_TASK TO COMPLETE_: Starting at the line that contains "G04 #@! TF.FilePolarity,Negative*", restate every line word for word through the end of the entries.
%%
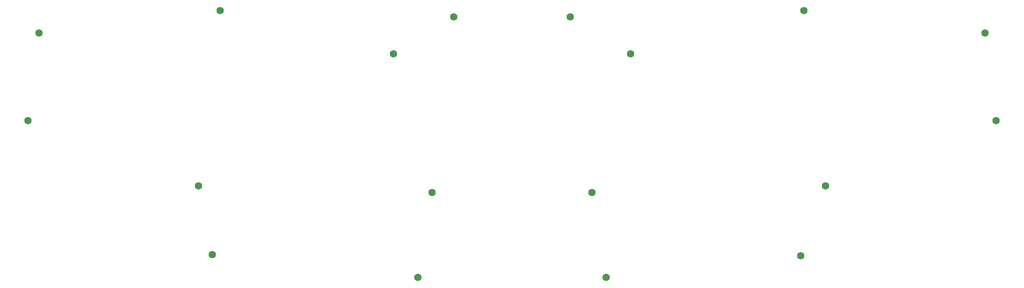
<source format=gts>
G04 #@! TF.GenerationSoftware,KiCad,Pcbnew,7.0.10-7.0.10~ubuntu23.04.1*
G04 #@! TF.CreationDate,2024-02-06T18:33:21+00:00*
G04 #@! TF.ProjectId,plate_asym,706c6174-655f-4617-9379-6d2e6b696361,v0.1*
G04 #@! TF.SameCoordinates,Original*
G04 #@! TF.FileFunction,Soldermask,Top*
G04 #@! TF.FilePolarity,Negative*
%FSLAX46Y46*%
G04 Gerber Fmt 4.6, Leading zero omitted, Abs format (unit mm)*
G04 Created by KiCad (PCBNEW 7.0.10-7.0.10~ubuntu23.04.1) date 2024-02-06 18:33:21*
%MOMM*%
%LPD*%
G01*
G04 APERTURE LIST*
%ADD10C,1.600000*%
G04 APERTURE END LIST*
D10*
X159168967Y-80607062D03*
X126418141Y-136750673D03*
X208674973Y-132111164D03*
X248353527Y-84051437D03*
X166860803Y-136750673D03*
X129466755Y-118423073D03*
X42603801Y-102959440D03*
X163812189Y-118423073D03*
X83902227Y-79240652D03*
X134109977Y-80607062D03*
X79252841Y-117055846D03*
X209376717Y-79240652D03*
X172147274Y-88610059D03*
X214026101Y-117055844D03*
X82238631Y-131817253D03*
X121131670Y-88610059D03*
X250675143Y-102959440D03*
X44925417Y-84051437D03*
M02*

</source>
%%
_TASK SOLUTION_:
G04 #@! TF.FilePolarity,Negative*
%FSLAX46Y46*%
G04 Gerber Fmt 4.6, Leading zero omitted, Abs format (unit mm)*
G04 Created by KiCad (PCBNEW 7.0.10-7.0.10~ubuntu23.04.1) date 2024-02-06 18:33:21*
%MOMM*%
%LPD*%
G01*
G04 APERTURE LIST*
%ADD10C,1.600000*%
G04 APERTURE END LIST*
D10*
X159168967Y-80607062D03*
X126418141Y-136750673D03*
X208674973Y-132111164D03*
X248353527Y-84051437D03*
X166860803Y-136750673D03*
X129466755Y-118423073D03*
X42603801Y-102959440D03*
X163812189Y-118423073D03*
X83902227Y-79240652D03*
X134109977Y-80607062D03*
X79252841Y-117055846D03*
X209376717Y-79240652D03*
X172147274Y-88610059D03*
X214026101Y-117055844D03*
X82238631Y-131817253D03*
X121131670Y-88610059D03*
X250675143Y-102959440D03*
X44925417Y-84051437D03*
M02*

</source>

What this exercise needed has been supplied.